MATERIAL FOR THIS EXERCISE below:
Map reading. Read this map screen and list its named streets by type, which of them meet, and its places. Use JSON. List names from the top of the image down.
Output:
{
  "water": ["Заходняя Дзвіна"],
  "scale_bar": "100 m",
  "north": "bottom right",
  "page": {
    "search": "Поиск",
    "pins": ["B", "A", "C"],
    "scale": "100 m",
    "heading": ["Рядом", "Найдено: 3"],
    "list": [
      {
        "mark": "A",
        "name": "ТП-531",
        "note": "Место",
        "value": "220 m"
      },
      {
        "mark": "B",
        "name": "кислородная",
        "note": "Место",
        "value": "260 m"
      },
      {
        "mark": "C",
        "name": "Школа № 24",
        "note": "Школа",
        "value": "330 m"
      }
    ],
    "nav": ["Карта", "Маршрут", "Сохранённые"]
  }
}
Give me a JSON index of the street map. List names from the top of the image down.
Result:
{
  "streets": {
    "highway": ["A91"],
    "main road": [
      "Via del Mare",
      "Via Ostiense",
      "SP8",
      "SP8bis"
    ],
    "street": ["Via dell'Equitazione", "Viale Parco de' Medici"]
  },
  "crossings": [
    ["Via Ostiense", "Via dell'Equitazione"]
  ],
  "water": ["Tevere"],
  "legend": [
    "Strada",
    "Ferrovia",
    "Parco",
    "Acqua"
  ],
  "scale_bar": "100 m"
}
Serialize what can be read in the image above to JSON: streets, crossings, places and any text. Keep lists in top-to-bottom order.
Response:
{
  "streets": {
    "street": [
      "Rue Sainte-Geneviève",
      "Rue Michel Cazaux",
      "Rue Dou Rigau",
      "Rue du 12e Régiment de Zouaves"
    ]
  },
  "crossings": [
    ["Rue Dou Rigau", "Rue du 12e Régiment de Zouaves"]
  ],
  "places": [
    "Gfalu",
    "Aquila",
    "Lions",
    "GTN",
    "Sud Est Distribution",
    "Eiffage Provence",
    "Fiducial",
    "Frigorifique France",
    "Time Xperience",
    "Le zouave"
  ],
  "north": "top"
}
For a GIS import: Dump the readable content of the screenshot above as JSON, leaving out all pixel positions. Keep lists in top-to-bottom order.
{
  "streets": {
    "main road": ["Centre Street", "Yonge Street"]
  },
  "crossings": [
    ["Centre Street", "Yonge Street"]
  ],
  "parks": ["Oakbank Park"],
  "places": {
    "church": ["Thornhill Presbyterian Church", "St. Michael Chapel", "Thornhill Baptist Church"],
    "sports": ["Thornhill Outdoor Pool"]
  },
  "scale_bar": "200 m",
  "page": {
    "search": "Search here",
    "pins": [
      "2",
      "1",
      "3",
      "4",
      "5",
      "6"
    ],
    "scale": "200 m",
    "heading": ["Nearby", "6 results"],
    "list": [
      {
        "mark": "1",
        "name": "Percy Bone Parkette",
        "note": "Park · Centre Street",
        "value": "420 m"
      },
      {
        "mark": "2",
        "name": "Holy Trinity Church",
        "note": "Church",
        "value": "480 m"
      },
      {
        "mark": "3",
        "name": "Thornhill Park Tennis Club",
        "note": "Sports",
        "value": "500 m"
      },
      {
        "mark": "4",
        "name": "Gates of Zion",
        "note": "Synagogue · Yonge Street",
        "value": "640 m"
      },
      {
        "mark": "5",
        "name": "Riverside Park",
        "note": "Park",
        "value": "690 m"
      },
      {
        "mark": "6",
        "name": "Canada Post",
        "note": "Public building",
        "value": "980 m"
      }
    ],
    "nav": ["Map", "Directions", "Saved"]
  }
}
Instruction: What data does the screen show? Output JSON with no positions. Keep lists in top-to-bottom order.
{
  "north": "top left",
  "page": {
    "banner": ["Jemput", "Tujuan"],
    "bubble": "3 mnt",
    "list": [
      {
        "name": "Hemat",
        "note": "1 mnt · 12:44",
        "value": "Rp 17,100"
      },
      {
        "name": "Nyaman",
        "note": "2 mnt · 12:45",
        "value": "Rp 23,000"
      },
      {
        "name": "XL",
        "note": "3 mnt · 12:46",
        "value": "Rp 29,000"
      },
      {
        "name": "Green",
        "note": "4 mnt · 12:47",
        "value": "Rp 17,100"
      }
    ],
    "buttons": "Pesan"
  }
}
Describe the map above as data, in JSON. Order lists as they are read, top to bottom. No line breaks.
End of MATERIAL FOR THIS EXERCISE.
ACTION ITEM — All of the entries above should be written out verbatim.

RESPONSE AREA —
Map reading. Read this map screen and list its named streets by type, which of them meet, and its places. Use JSON. List names from the top of the image down.
Output:
{
  "water": ["Заходняя Дзвіна"],
  "scale_bar": "100 m",
  "north": "bottom right",
  "page": {
    "search": "Поиск",
    "pins": ["B", "A", "C"],
    "scale": "100 m",
    "heading": ["Рядом", "Найдено: 3"],
    "list": [
      {
        "mark": "A",
        "name": "ТП-531",
        "note": "Место",
        "value": "220 m"
      },
      {
        "mark": "B",
        "name": "кислородная",
        "note": "Место",
        "value": "260 m"
      },
      {
        "mark": "C",
        "name": "Школа № 24",
        "note": "Школа",
        "value": "330 m"
      }
    ],
    "nav": ["Карта", "Маршрут", "Сохранённые"]
  }
}
Give me a JSON index of the street map. List names from the top of the image down.
Result:
{
  "streets": {
    "highway": ["A91"],
    "main road": [
      "Via del Mare",
      "Via Ostiense",
      "SP8",
      "SP8bis"
    ],
    "street": ["Via dell'Equitazione", "Viale Parco de' Medici"]
  },
  "crossings": [
    ["Via Ostiense", "Via dell'Equitazione"]
  ],
  "water": ["Tevere"],
  "legend": [
    "Strada",
    "Ferrovia",
    "Parco",
    "Acqua"
  ],
  "scale_bar": "100 m"
}
Serialize what can be read in the image above to JSON: streets, crossings, places and any text. Keep lists in top-to-bottom order.
Response:
{
  "streets": {
    "street": [
      "Rue Sainte-Geneviève",
      "Rue Michel Cazaux",
      "Rue Dou Rigau",
      "Rue du 12e Régiment de Zouaves"
    ]
  },
  "crossings": [
    ["Rue Dou Rigau", "Rue du 12e Régiment de Zouaves"]
  ],
  "places": [
    "Gfalu",
    "Aquila",
    "Lions",
    "GTN",
    "Sud Est Distribution",
    "Eiffage Provence",
    "Fiducial",
    "Frigorifique France",
    "Time Xperience",
    "Le zouave"
  ],
  "north": "top"
}
For a GIS import: Dump the readable content of the screenshot above as JSON, leaving out all pixel positions. Keep lists in top-to-bottom order.
{
  "streets": {
    "main road": ["Centre Street", "Yonge Street"]
  },
  "crossings": [
    ["Centre Street", "Yonge Street"]
  ],
  "parks": ["Oakbank Park"],
  "places": {
    "church": ["Thornhill Presbyterian Church", "St. Michael Chapel", "Thornhill Baptist Church"],
    "sports": ["Thornhill Outdoor Pool"]
  },
  "scale_bar": "200 m",
  "page": {
    "search": "Search here",
    "pins": [
      "2",
      "1",
      "3",
      "4",
      "5",
      "6"
    ],
    "scale": "200 m",
    "heading": ["Nearby", "6 results"],
    "list": [
      {
        "mark": "1",
        "name": "Percy Bone Parkette",
        "note": "Park · Centre Street",
        "value": "420 m"
      },
      {
        "mark": "2",
        "name": "Holy Trinity Church",
        "note": "Church",
        "value": "480 m"
      },
      {
        "mark": "3",
        "name": "Thornhill Park Tennis Club",
        "note": "Sports",
        "value": "500 m"
      },
      {
        "mark": "4",
        "name": "Gates of Zion",
        "note": "Synagogue · Yonge Street",
        "value": "640 m"
      },
      {
        "mark": "5",
        "name": "Riverside Park",
        "note": "Park",
        "value": "690 m"
      },
      {
        "mark": "6",
        "name": "Canada Post",
        "note": "Public building",
        "value": "980 m"
      }
    ],
    "nav": ["Map", "Directions", "Saved"]
  }
}
Instruction: What data does the screen show? Output JSON with no positions. Keep lists in top-to-bottom order.
{
  "north": "top left",
  "page": {
    "banner": ["Jemput", "Tujuan"],
    "bubble": "3 mnt",
    "list": [
      {
        "name": "Hemat",
        "note": "1 mnt · 12:44",
        "value": "Rp 17,100"
      },
      {
        "name": "Nyaman",
        "note": "2 mnt · 12:45",
        "value": "Rp 23,000"
      },
      {
        "name": "XL",
        "note": "3 mnt · 12:46",
        "value": "Rp 29,000"
      },
      {
        "name": "Green",
        "note": "4 mnt · 12:47",
        "value": "Rp 17,100"
      }
    ],
    "buttons": "Pesan"
  }
}
Describe the map above as data, in JSON. Order lists as they are read, top to bottom. No line breaks.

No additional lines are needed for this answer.